### Set problem
Please give the stretch from the line containing "family: Paridae" through the end of the data below as a numbered list, skipping blank lines and leaving out the pictures.

>> start Given entries

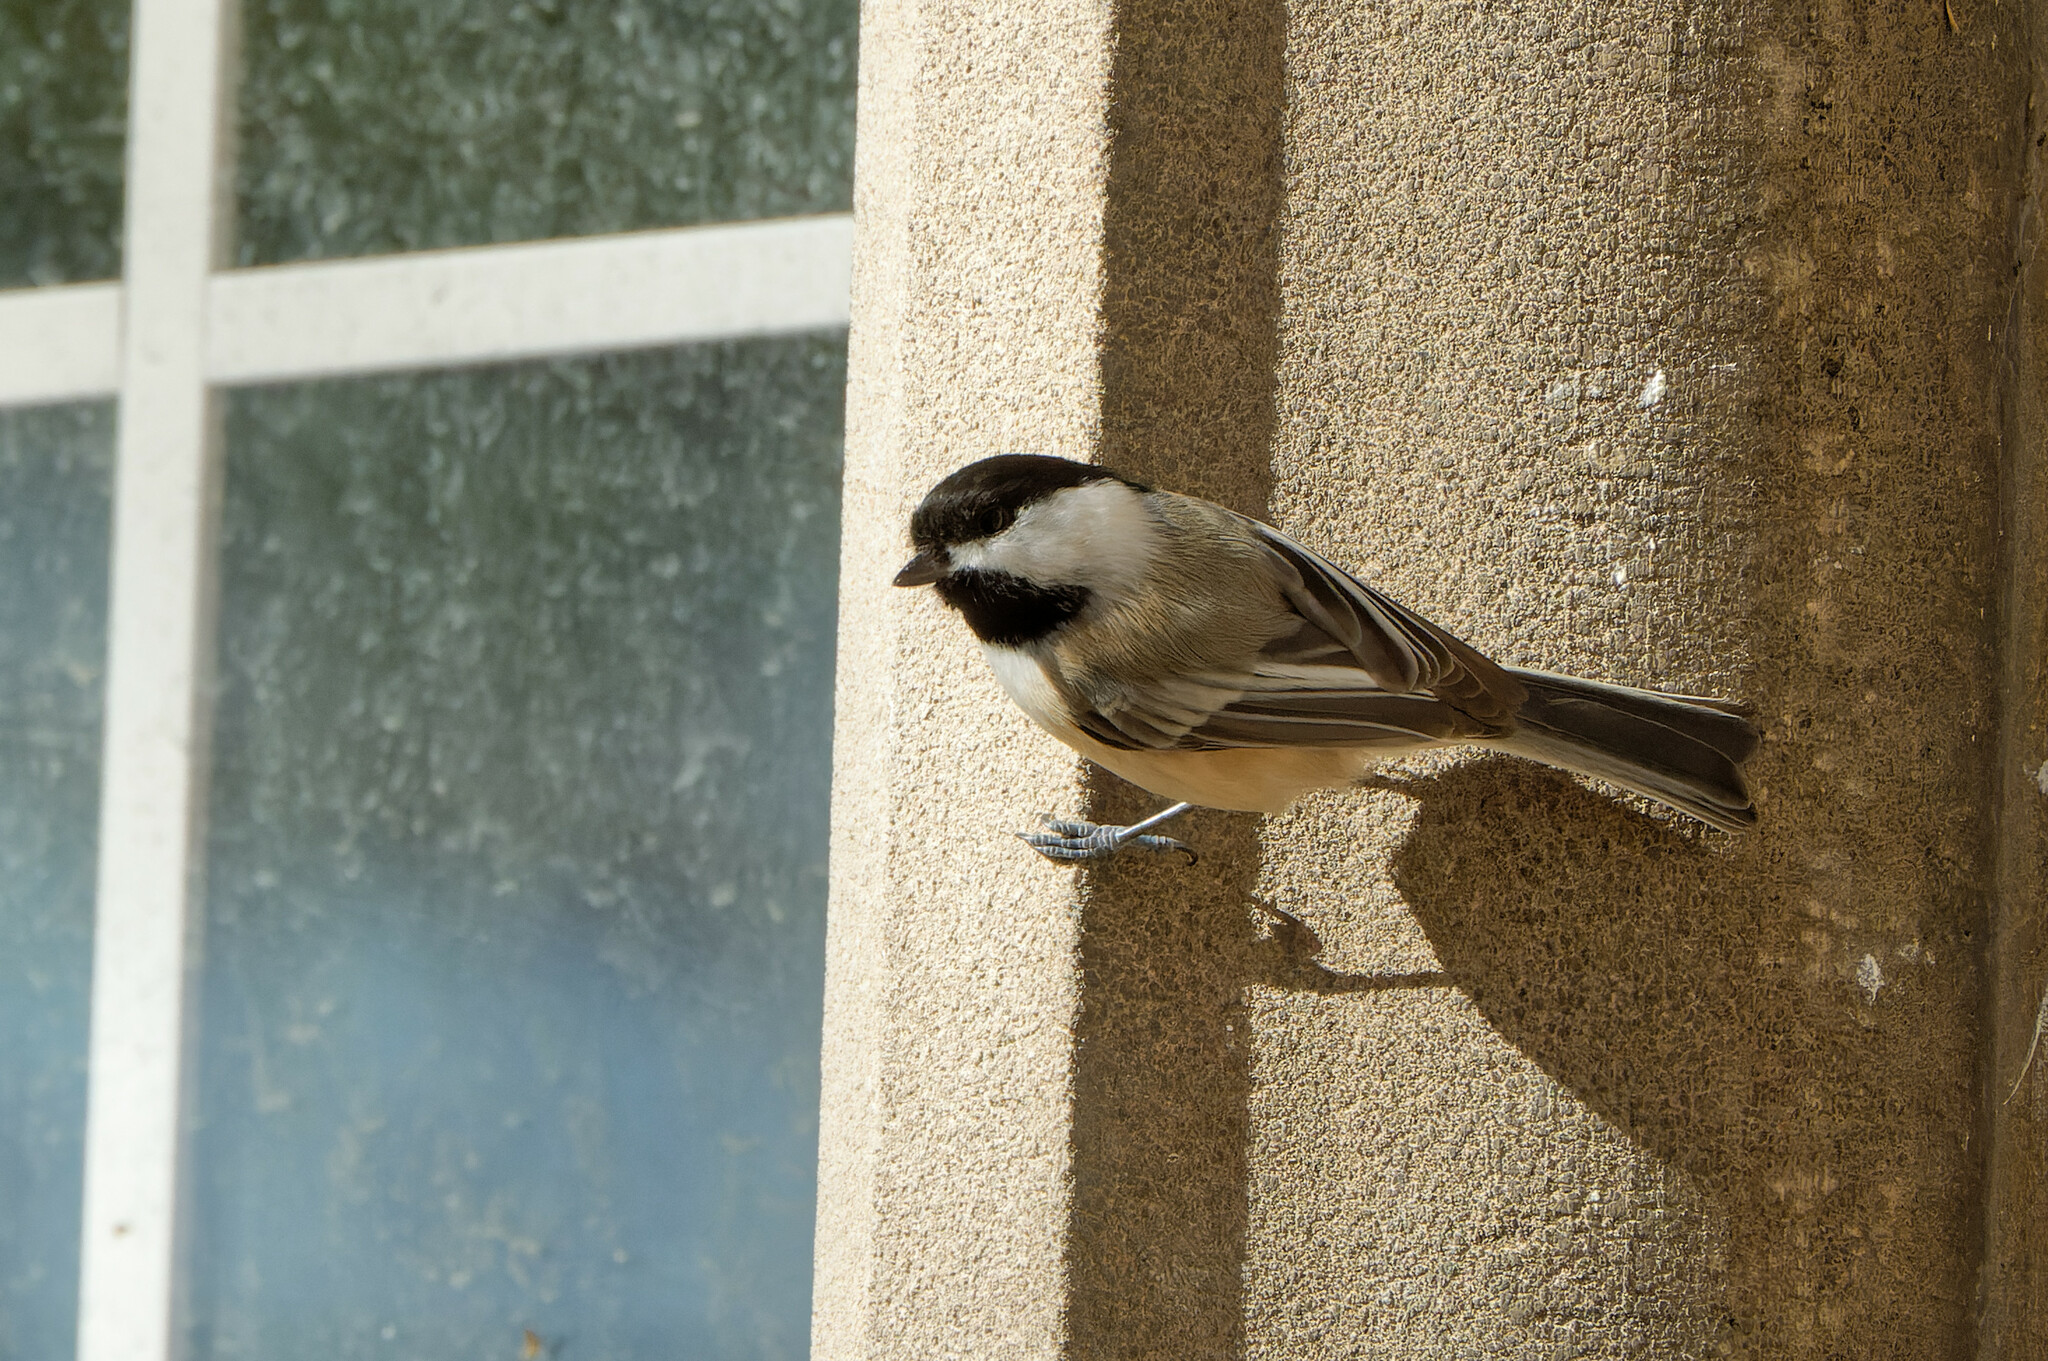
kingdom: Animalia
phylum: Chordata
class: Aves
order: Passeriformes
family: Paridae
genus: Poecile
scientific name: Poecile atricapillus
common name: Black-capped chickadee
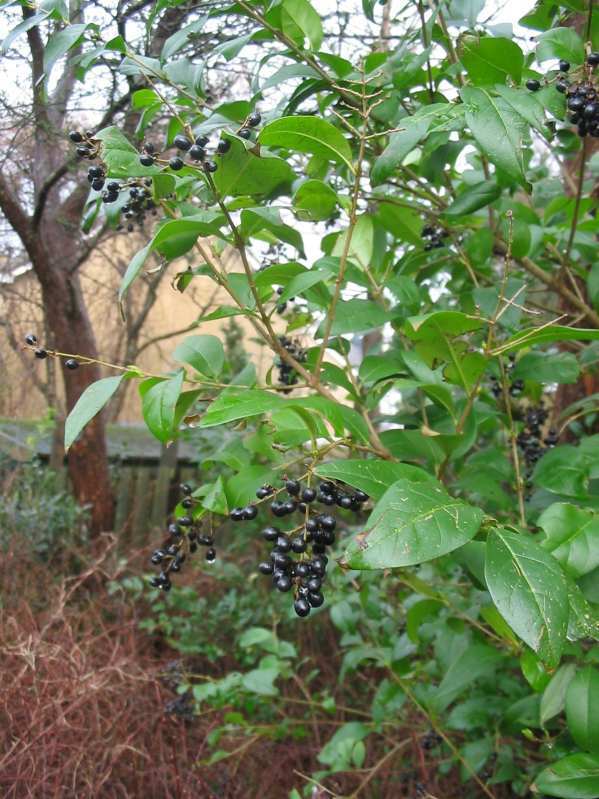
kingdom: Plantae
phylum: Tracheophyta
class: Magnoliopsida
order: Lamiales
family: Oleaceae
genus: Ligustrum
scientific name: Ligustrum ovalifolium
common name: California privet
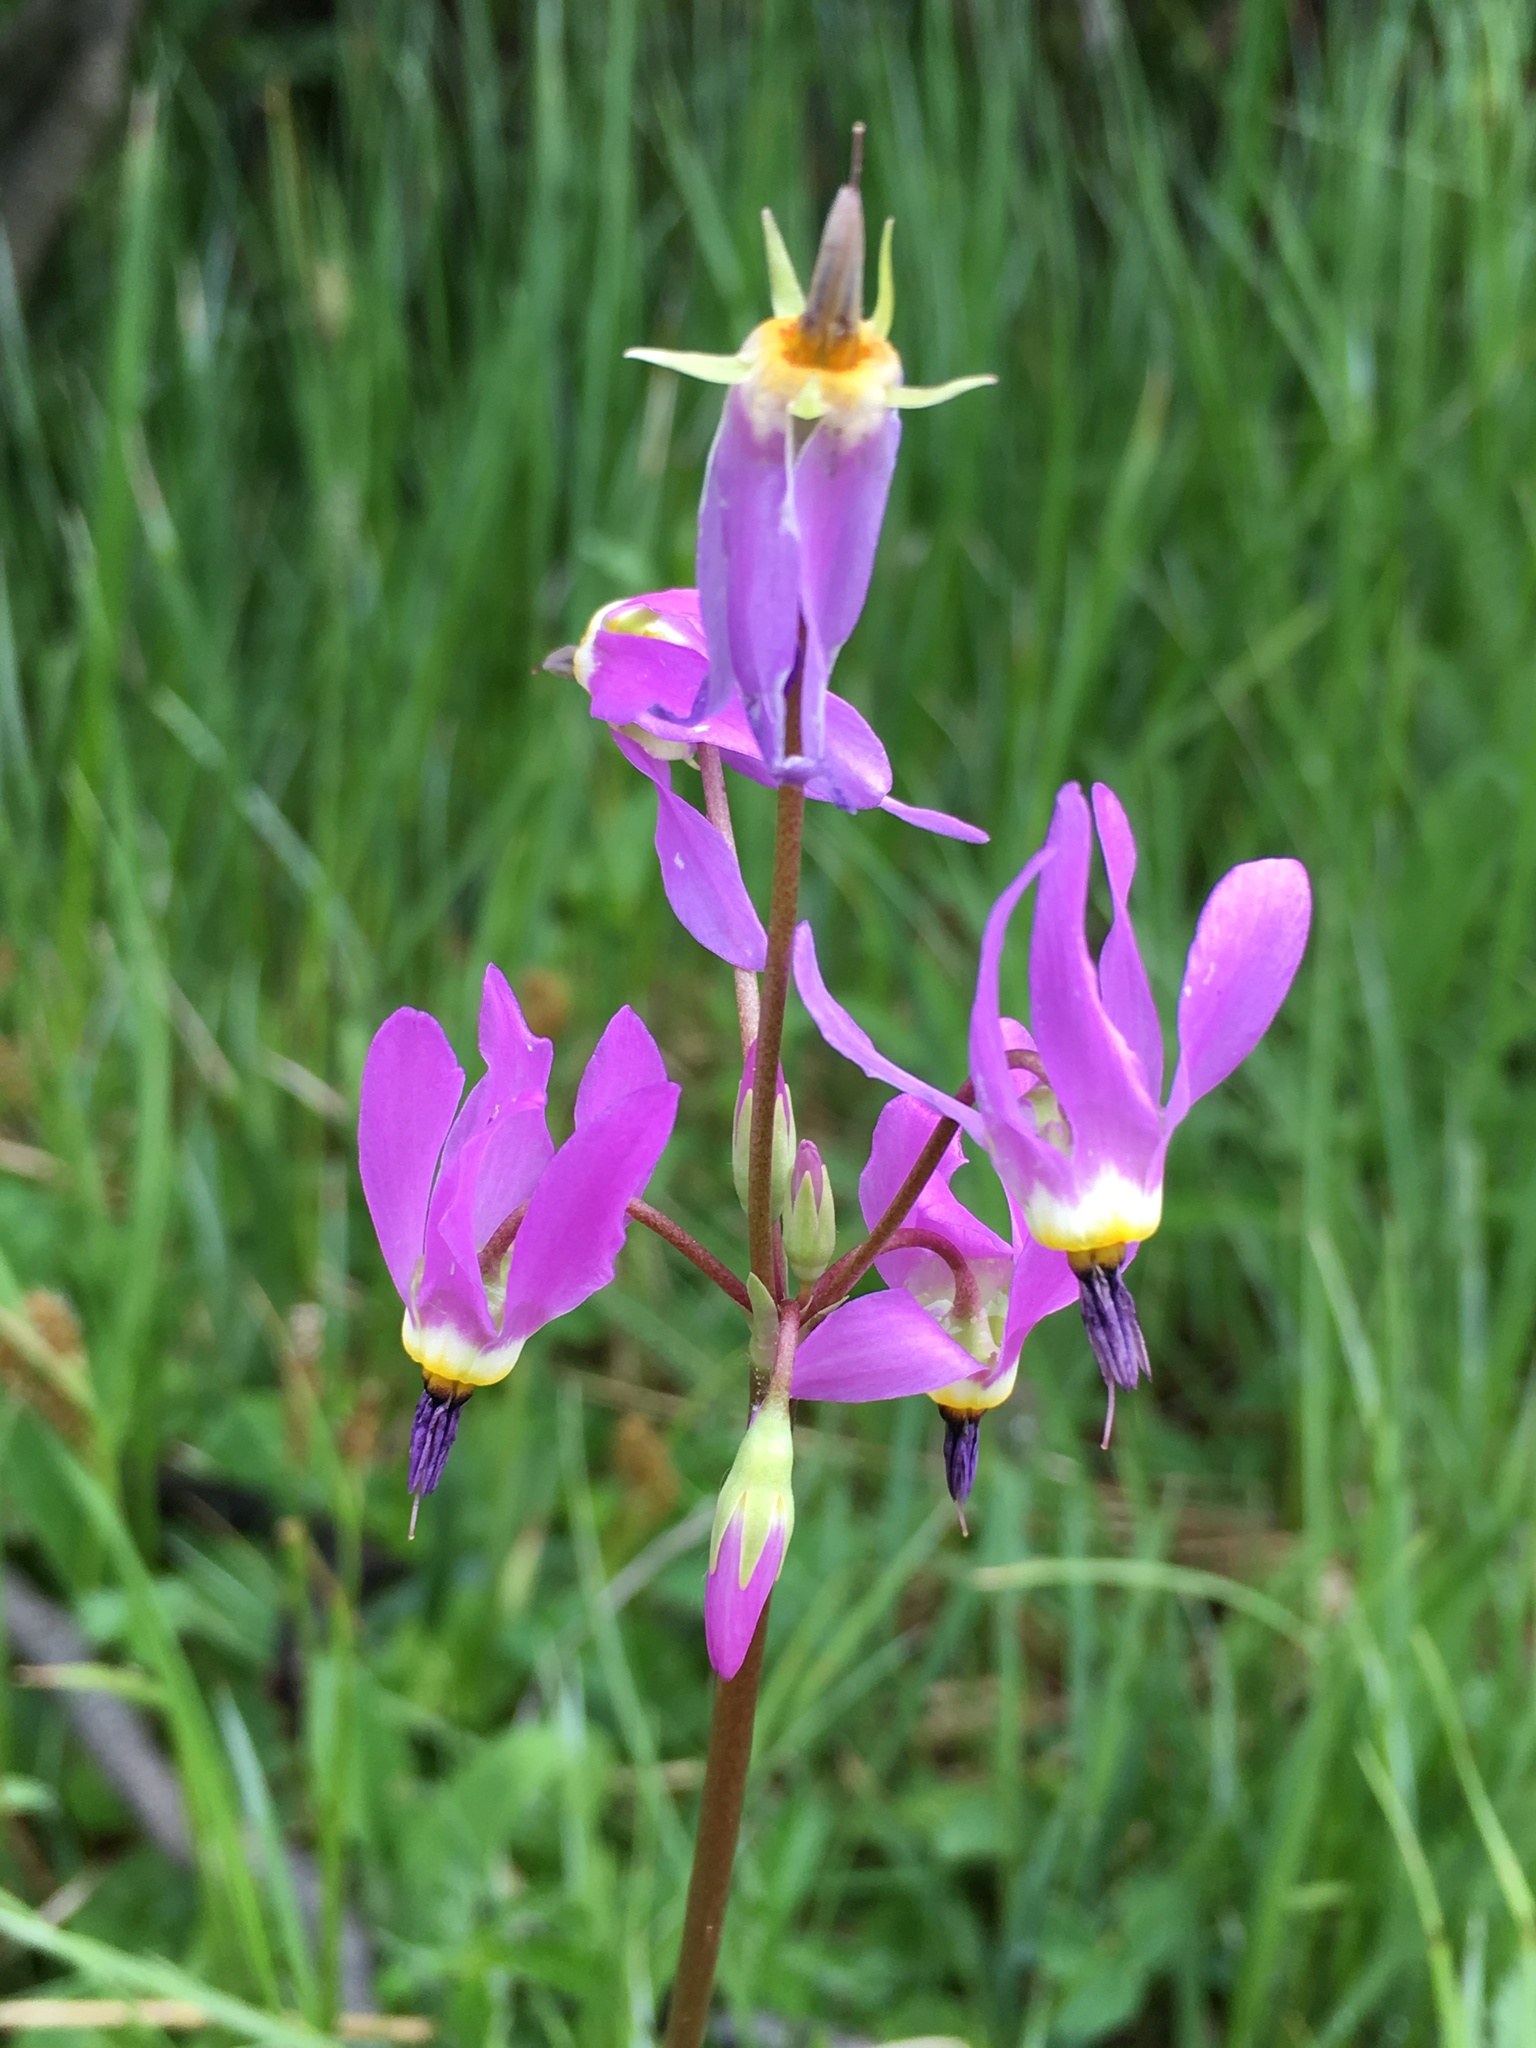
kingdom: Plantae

>> end Given entries

### Exercise result
1. family: Paridae
2. genus: Poecile
3. scientific name: Poecile atricapillus
4. common name: Black-capped chickadee
5. kingdom: Plantae
6. phylum: Tracheophyta
7. class: Magnoliopsida
8. order: Lamiales
9. family: Oleaceae
10. genus: Ligustrum
11. scientific name: Ligustrum ovalifolium
12. common name: California privet
13. kingdom: Plantae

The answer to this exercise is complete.